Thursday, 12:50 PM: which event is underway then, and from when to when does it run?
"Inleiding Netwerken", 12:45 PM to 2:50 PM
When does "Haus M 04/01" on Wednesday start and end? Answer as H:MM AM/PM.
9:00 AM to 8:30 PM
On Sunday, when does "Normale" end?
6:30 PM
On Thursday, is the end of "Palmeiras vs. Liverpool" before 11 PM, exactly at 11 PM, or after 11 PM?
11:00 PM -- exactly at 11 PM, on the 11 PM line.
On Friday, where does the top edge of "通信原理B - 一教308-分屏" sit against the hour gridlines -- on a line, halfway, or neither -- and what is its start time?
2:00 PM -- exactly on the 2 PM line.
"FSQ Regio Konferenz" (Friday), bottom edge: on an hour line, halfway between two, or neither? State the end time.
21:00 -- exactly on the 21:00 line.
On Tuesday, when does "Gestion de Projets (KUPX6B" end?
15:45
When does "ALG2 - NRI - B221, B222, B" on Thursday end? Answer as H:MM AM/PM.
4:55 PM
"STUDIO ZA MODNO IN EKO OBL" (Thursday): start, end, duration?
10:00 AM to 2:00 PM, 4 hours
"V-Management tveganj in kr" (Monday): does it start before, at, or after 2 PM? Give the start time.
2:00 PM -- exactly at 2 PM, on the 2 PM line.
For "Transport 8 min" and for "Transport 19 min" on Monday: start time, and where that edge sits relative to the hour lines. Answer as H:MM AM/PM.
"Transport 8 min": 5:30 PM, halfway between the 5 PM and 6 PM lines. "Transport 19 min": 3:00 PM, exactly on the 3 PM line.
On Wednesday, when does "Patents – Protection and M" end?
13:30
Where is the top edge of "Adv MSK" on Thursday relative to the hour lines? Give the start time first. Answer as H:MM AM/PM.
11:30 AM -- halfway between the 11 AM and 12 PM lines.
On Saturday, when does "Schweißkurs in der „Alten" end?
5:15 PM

STATED TASK: Write out all of the data above, word for word.

EXERCISE ANSWER:
Thursday, 12:50 PM: which event is underway then, and from when to when does it run?
"Inleiding Netwerken", 12:45 PM to 2:50 PM
When does "Haus M 04/01" on Wednesday start and end? Answer as H:MM AM/PM.
9:00 AM to 8:30 PM
On Sunday, when does "Normale" end?
6:30 PM
On Thursday, is the end of "Palmeiras vs. Liverpool" before 11 PM, exactly at 11 PM, or after 11 PM?
11:00 PM -- exactly at 11 PM, on the 11 PM line.
On Friday, where does the top edge of "通信原理B - 一教308-分屏" sit against the hour gridlines -- on a line, halfway, or neither -- and what is its start time?
2:00 PM -- exactly on the 2 PM line.
"FSQ Regio Konferenz" (Friday), bottom edge: on an hour line, halfway between two, or neither? State the end time.
21:00 -- exactly on the 21:00 line.
On Tuesday, when does "Gestion de Projets (KUPX6B" end?
15:45
When does "ALG2 - NRI - B221, B222, B" on Thursday end? Answer as H:MM AM/PM.
4:55 PM
"STUDIO ZA MODNO IN EKO OBL" (Thursday): start, end, duration?
10:00 AM to 2:00 PM, 4 hours
"V-Management tveganj in kr" (Monday): does it start before, at, or after 2 PM? Give the start time.
2:00 PM -- exactly at 2 PM, on the 2 PM line.
For "Transport 8 min" and for "Transport 19 min" on Monday: start time, and where that edge sits relative to the hour lines. Answer as H:MM AM/PM.
"Transport 8 min": 5:30 PM, halfway between the 5 PM and 6 PM lines. "Transport 19 min": 3:00 PM, exactly on the 3 PM line.
On Wednesday, when does "Patents – Protection and M" end?
13:30
Where is the top edge of "Adv MSK" on Thursday relative to the hour lines? Give the start time first. Answer as H:MM AM/PM.
11:30 AM -- halfway between the 11 AM and 12 PM lines.
On Saturday, when does "Schweißkurs in der „Alten" end?
5:15 PM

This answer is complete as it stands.